WRITTEN INSTRUCTION 1 ▸ Could you rewrite the passage of the ZFS issues thread that opens with the words containing "I was running" and closes with "tracking progress there.", putting "bug report" in place of "redmine ticket"?
WRITTEN INSTRUCTION 2 ▸ Can you copy out, unchanged, the lines of the records running from the one containing "name author: Meyen" through the end of the records?
start TEXT SEGMENT
ZFS ISSUES!!! built on Wed Jul 11 16:46:22 EDT 2018



  • Glad to see you guys are bringing this bug back on the latest snapshot.

    https://redmine.pfsense.org/issues/6929



  • https://forum.netgate.com/topic/132727/latest-snap-stopping-with-error-2-4-on-watchguard-xcs-box

    I was running a snap from earlier this morning and then tried the one labeled about 1130 when I started seeing this.



  • Someone has filled out a redmine ticket related to it. I suggest tracking progress there.

    https://redmine.pfsense.org/issues/8639



  • If i install at least built on Thu Jul 12 08:51:04 EDT 2018 manually i can boot pFsense again. Don't know if is a update problem.



  • I have not updated mine yet, but will be getting out of work soon to test as I don't have remote IPMI setup yet and am afraid to do it remotely at this moment of noway to get it back up.
end TEXT SEGMENT
start DATA FOR THIS TASK
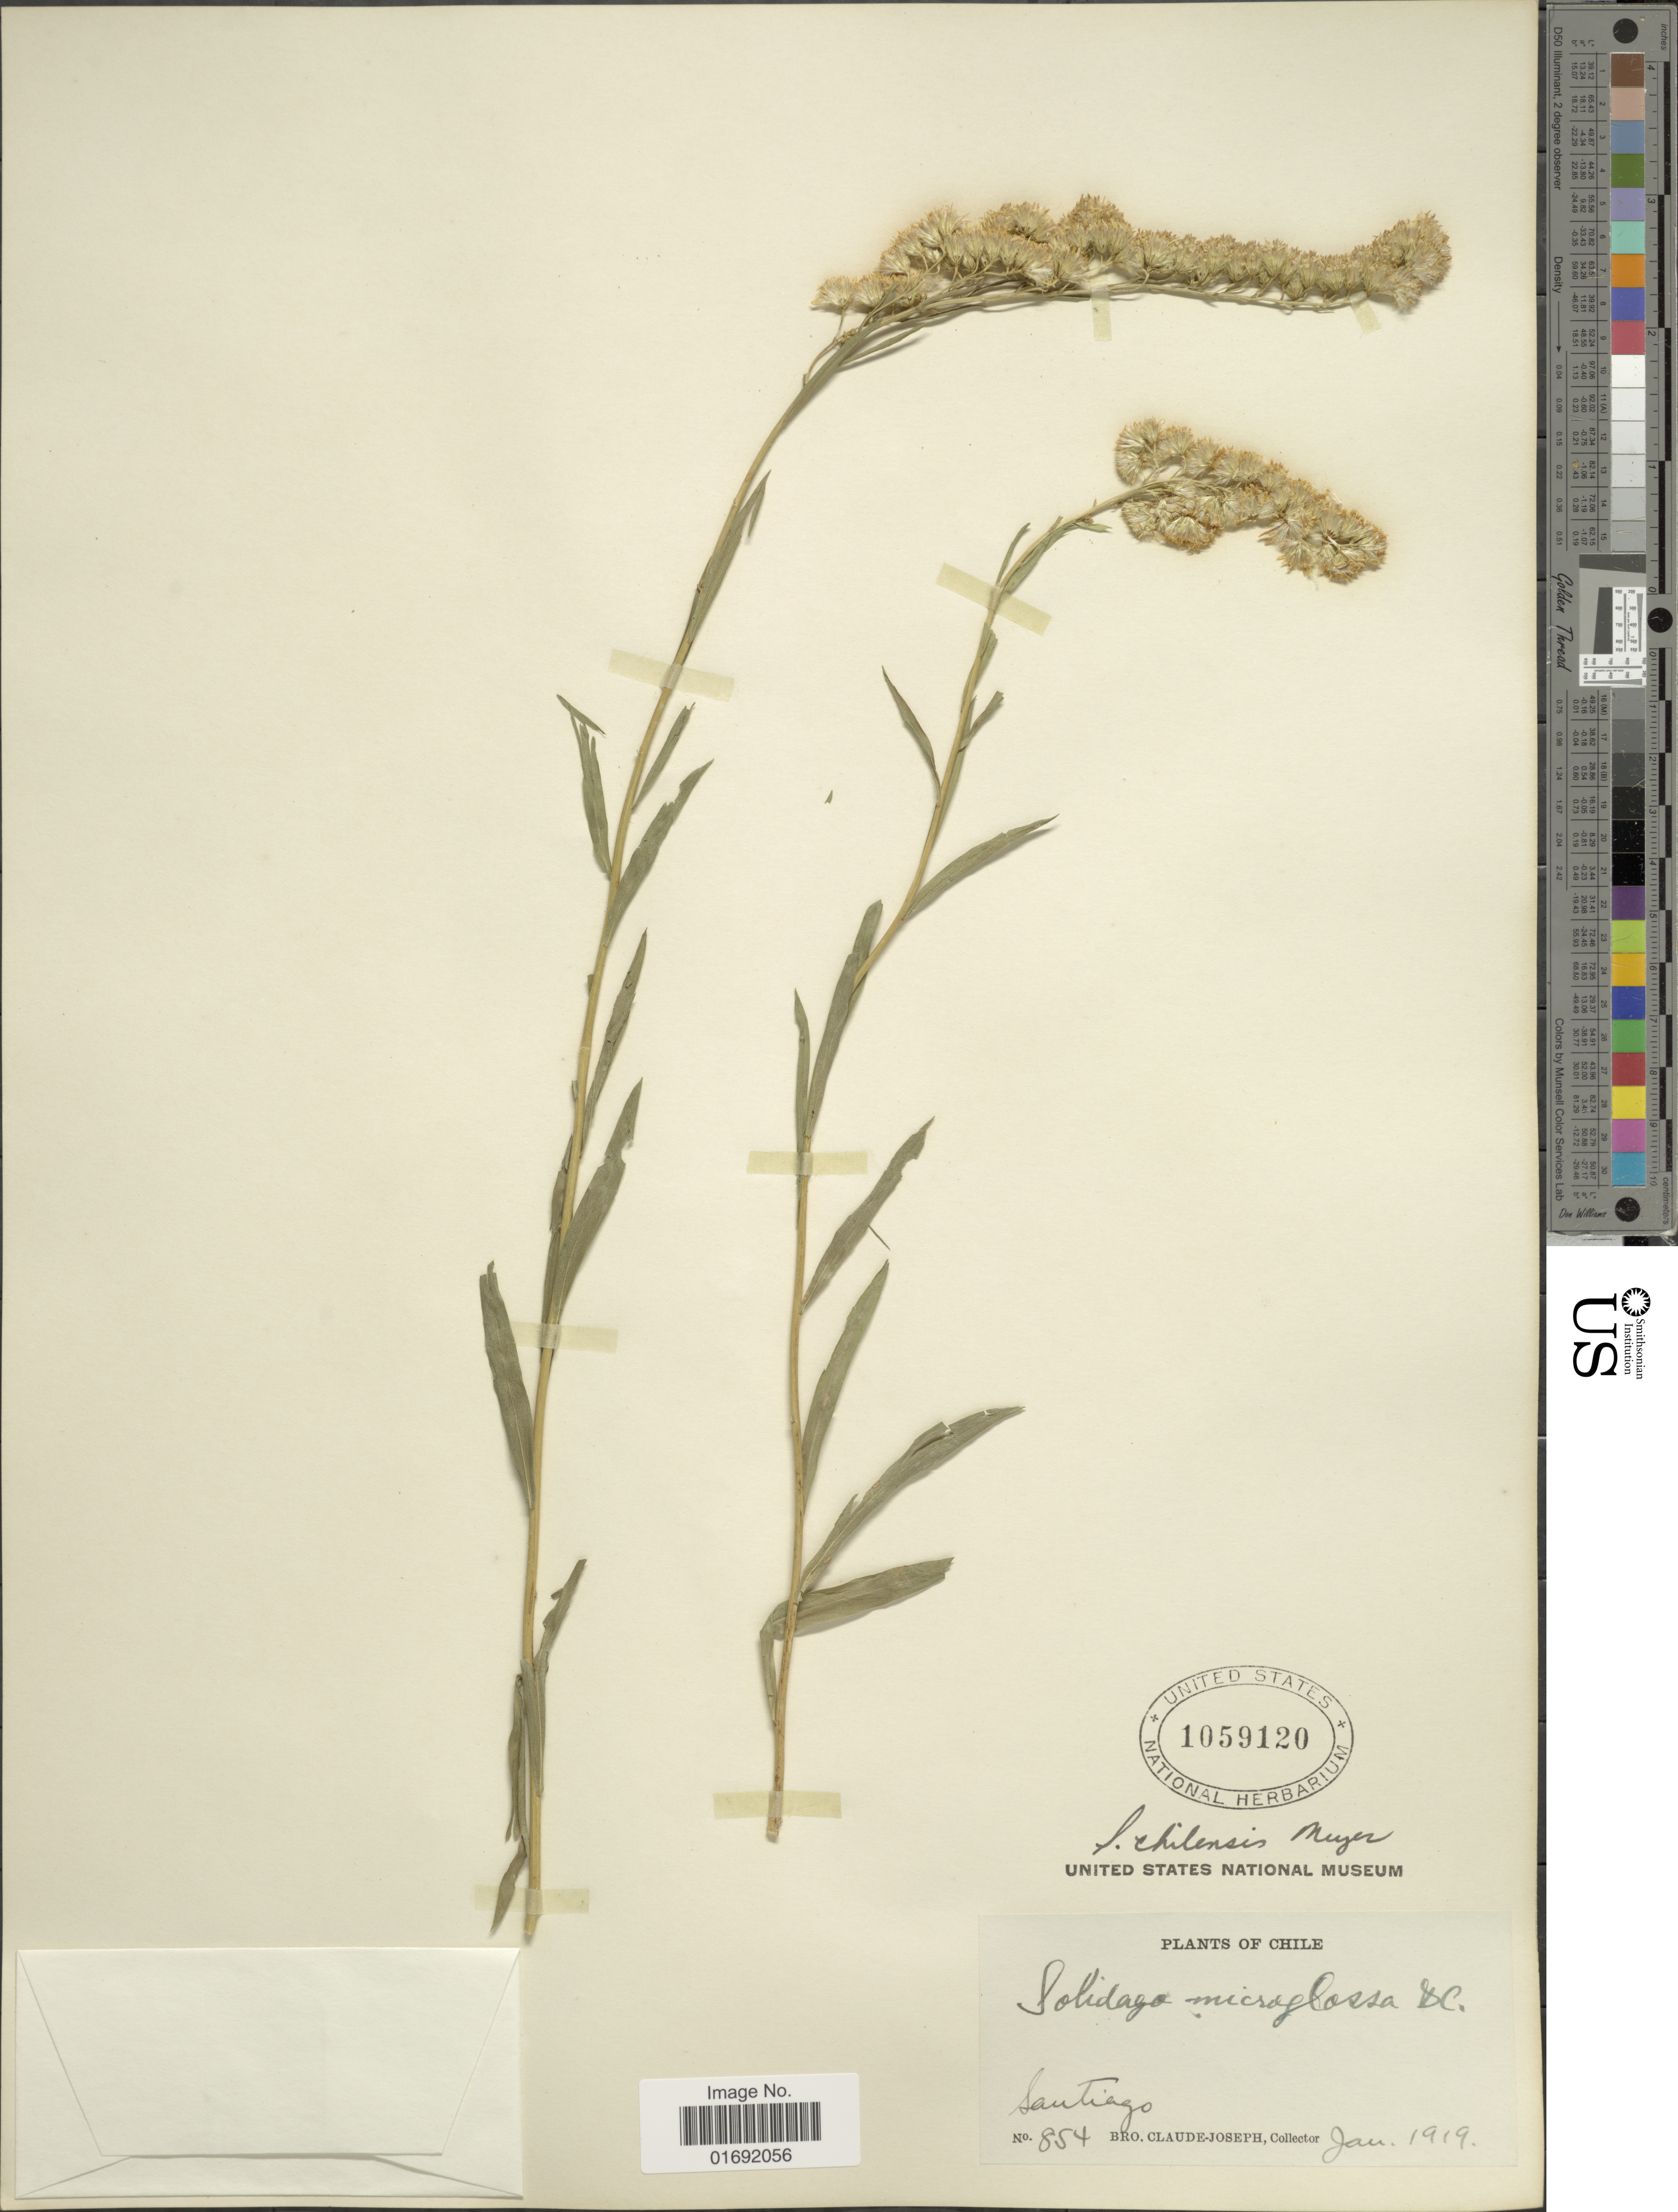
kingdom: Plantae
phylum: Tracheophyta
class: Magnoliopsida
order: Asterales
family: Asteraceae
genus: Solidago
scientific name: Solidago chilensis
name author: Meyen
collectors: Bro. Claude-Joseph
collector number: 854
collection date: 1919-01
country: Chile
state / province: Región Metropolitana (RM)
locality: Santiago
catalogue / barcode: US 1059120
end DATA FOR THIS TASK
EXPECTED OUTPUT 1 ▸
I was running a snap from earlier this morning and then tried the one labeled about 1130 when I started seeing this.



  • Someone has filled out a bug report related to it. I suggest tracking progress there.

EXPECTED OUTPUT 2 ▸
name author: Meyen
collectors: Bro. Claude-Joseph
collector number: 854
collection date: 1919-01
country: Chile
state / province: Región Metropolitana (RM)
locality: Santiago
catalogue / barcode: US 1059120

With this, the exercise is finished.